Publication

Adult anaplastic pilocytic astrocytoma - a diagnostic challenge? A case series and literature review

Journal Paper/Review - Jun 6, 2016

Units
PubMed
Doi

Citation
Fiechter M, Hewer E, Knecht U, Wiest R, Beck J, Raabe A, Oertel M. Adult anaplastic pilocytic astrocytoma - a diagnostic challenge? A case series and literature review. Clin Neurol Neurosurg 2016; 147:98-104.
Type
Journal Paper/Review (English)
Journal
Clin Neurol Neurosurg 2016; 147
Publication Date
Jun 6, 2016
Issn Electronic
1872-6968
Pages
98-104
Brief description/objective

INTRODUCTION
Anaplastic pilocytic astrocytoma (APA) is an exceptionally rare type of high-grade glioma in adults. Establishing histopathological diagnosis is challenging and its clinical and radiological appearance insidious.
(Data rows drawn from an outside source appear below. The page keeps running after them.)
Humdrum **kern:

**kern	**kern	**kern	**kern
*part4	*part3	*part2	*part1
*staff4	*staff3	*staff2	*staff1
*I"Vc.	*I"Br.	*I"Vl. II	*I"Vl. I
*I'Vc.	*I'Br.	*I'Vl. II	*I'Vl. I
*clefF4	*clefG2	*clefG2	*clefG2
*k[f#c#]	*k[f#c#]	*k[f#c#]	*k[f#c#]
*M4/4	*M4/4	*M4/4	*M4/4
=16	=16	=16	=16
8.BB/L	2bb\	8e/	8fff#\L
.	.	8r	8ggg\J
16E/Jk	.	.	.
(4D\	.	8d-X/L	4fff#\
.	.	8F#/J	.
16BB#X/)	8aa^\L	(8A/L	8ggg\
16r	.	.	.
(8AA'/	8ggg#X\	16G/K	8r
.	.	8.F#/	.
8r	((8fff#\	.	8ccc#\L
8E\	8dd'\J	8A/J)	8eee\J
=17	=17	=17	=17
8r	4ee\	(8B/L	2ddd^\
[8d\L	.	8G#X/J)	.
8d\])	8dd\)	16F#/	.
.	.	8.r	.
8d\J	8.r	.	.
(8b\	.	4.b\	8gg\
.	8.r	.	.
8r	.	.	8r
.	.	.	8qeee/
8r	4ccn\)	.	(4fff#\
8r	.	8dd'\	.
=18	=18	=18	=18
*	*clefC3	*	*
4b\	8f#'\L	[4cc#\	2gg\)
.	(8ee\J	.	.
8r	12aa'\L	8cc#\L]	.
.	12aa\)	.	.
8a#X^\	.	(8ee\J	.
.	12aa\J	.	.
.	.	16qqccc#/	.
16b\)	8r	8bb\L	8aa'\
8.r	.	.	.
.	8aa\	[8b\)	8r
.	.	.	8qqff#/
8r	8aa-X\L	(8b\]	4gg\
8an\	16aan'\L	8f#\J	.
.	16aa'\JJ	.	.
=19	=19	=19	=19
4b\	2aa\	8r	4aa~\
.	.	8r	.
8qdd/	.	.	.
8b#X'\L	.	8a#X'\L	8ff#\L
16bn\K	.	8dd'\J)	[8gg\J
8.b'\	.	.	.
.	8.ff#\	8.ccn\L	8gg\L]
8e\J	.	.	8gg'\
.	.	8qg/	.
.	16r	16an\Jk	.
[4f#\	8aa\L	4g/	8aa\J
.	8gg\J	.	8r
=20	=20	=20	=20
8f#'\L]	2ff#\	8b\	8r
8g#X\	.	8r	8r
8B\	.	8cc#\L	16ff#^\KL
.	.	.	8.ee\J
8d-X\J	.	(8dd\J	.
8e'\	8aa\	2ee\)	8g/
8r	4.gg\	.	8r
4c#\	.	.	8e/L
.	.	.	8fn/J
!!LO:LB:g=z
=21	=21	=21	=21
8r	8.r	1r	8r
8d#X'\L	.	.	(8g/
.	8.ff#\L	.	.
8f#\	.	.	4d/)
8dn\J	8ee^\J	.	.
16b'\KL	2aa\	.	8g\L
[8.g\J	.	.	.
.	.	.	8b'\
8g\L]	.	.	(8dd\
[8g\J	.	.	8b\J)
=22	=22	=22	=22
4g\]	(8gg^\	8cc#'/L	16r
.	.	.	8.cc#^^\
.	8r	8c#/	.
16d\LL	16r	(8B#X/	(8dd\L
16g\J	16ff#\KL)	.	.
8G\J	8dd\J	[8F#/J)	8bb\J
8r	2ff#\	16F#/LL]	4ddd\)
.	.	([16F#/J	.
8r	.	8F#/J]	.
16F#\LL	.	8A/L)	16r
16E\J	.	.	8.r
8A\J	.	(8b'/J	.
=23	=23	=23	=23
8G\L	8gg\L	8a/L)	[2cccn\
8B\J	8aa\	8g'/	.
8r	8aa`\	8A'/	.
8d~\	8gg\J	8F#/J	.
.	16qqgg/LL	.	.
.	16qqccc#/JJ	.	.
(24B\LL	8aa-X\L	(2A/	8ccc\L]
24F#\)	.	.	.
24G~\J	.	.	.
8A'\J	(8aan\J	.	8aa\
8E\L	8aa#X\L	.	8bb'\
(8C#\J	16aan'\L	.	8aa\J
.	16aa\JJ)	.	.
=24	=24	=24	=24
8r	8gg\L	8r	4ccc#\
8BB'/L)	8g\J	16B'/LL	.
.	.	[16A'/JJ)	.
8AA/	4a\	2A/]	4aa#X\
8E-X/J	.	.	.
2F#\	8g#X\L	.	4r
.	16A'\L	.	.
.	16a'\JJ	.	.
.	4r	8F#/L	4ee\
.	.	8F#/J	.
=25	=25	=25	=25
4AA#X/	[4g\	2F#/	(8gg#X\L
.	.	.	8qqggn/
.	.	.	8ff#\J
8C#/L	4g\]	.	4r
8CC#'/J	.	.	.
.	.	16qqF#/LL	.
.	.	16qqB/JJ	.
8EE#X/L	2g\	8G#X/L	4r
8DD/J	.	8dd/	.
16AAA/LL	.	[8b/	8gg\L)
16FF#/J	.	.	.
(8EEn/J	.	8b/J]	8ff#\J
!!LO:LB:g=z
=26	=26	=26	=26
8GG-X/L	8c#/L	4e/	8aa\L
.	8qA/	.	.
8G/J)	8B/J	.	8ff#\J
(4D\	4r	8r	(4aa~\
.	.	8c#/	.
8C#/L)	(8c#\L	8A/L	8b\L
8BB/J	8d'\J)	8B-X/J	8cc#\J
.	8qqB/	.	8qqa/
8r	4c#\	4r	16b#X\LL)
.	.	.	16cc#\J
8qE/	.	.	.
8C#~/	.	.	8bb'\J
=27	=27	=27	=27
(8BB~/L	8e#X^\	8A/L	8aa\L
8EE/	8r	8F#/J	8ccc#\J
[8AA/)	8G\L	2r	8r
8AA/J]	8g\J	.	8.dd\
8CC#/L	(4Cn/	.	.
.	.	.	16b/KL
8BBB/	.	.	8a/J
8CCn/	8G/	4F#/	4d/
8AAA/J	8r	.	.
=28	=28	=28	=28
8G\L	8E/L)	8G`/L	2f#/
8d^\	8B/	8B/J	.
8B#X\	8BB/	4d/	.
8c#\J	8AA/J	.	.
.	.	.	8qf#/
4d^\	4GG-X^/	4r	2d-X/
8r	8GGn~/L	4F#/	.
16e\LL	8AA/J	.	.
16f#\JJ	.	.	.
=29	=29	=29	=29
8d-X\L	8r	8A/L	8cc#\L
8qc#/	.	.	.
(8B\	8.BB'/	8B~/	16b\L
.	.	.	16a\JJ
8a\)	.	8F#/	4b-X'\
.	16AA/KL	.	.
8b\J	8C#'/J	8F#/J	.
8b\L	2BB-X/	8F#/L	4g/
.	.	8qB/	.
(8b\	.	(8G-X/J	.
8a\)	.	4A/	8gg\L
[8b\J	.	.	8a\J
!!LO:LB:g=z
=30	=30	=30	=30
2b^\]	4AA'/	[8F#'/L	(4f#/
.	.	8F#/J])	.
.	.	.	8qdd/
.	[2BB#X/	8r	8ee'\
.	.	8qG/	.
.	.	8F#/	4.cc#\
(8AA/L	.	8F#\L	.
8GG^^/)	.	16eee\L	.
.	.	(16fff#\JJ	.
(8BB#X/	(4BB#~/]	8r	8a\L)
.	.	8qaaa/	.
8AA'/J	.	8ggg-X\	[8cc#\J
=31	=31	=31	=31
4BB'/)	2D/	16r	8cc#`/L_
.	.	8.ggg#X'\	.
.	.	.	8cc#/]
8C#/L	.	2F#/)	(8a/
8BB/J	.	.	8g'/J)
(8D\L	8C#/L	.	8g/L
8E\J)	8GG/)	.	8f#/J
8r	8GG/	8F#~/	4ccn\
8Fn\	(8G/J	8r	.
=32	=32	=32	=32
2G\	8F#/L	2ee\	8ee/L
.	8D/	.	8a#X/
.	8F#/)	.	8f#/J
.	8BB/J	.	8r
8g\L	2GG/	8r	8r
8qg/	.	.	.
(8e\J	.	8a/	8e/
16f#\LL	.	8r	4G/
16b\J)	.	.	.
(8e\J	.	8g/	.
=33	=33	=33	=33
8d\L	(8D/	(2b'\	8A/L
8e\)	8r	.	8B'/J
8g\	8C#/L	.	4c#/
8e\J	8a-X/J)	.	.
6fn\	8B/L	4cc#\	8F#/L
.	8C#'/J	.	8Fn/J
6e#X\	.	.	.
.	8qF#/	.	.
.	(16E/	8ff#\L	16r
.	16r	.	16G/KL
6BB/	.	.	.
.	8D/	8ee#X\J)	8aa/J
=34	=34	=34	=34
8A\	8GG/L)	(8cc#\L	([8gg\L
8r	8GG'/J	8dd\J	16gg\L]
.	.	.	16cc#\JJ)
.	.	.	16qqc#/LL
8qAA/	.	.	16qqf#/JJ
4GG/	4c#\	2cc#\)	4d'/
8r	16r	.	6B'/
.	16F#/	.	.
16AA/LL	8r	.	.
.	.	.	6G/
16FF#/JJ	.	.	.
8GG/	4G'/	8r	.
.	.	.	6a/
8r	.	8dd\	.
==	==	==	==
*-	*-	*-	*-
By this case series and first literature review we investigated the various clinical, neuroradiological, and histopathological features of APA in adults.

METHODS
An in hospital screening of the database from the Institute of Pathology was conducted to identify cases of APA. Further, we performed a literature review in PubMed using the keywords "anaplastic/malignant/atypical AND pilocytic astrocytoma" and "anaplastic astrocytoma/glioblastoma AND Rosenthal fibers" and summarized the current knowledge about APA in adults.

RESULTS
Over the last decade we were able to identify 3 adult patients with APA in our hospital. According to the pertinent literature, the prognosis of APA in adults (documented survival of up to 10 years) appears to be better than in other high-grade gliomas. Few cases were associated with neurofibromatosis type 1, which seems to predispose for development of APA. Although molecular genetics is still of limited value for differentiation of APA from other high-grade glioma, advanced neuroimaging techniques such as magnetic resonance perfusion imaging and spectroscopy allow improved differential work-up. In particular, APA in adults has the ability to mimic various neurological diseases such as tumefactive demyelinating lesions, low-, or high-grade gliomas.

CONCLUSIONS
Although currently not explicitly recognized as a distinct clinico-pathologic entity it seems that adult APA behaves differently from conventional high-grade glioma and should be included in differential diagnostics to enable adequate patient care. However, further studies are needed to better understand this extremely rare disease.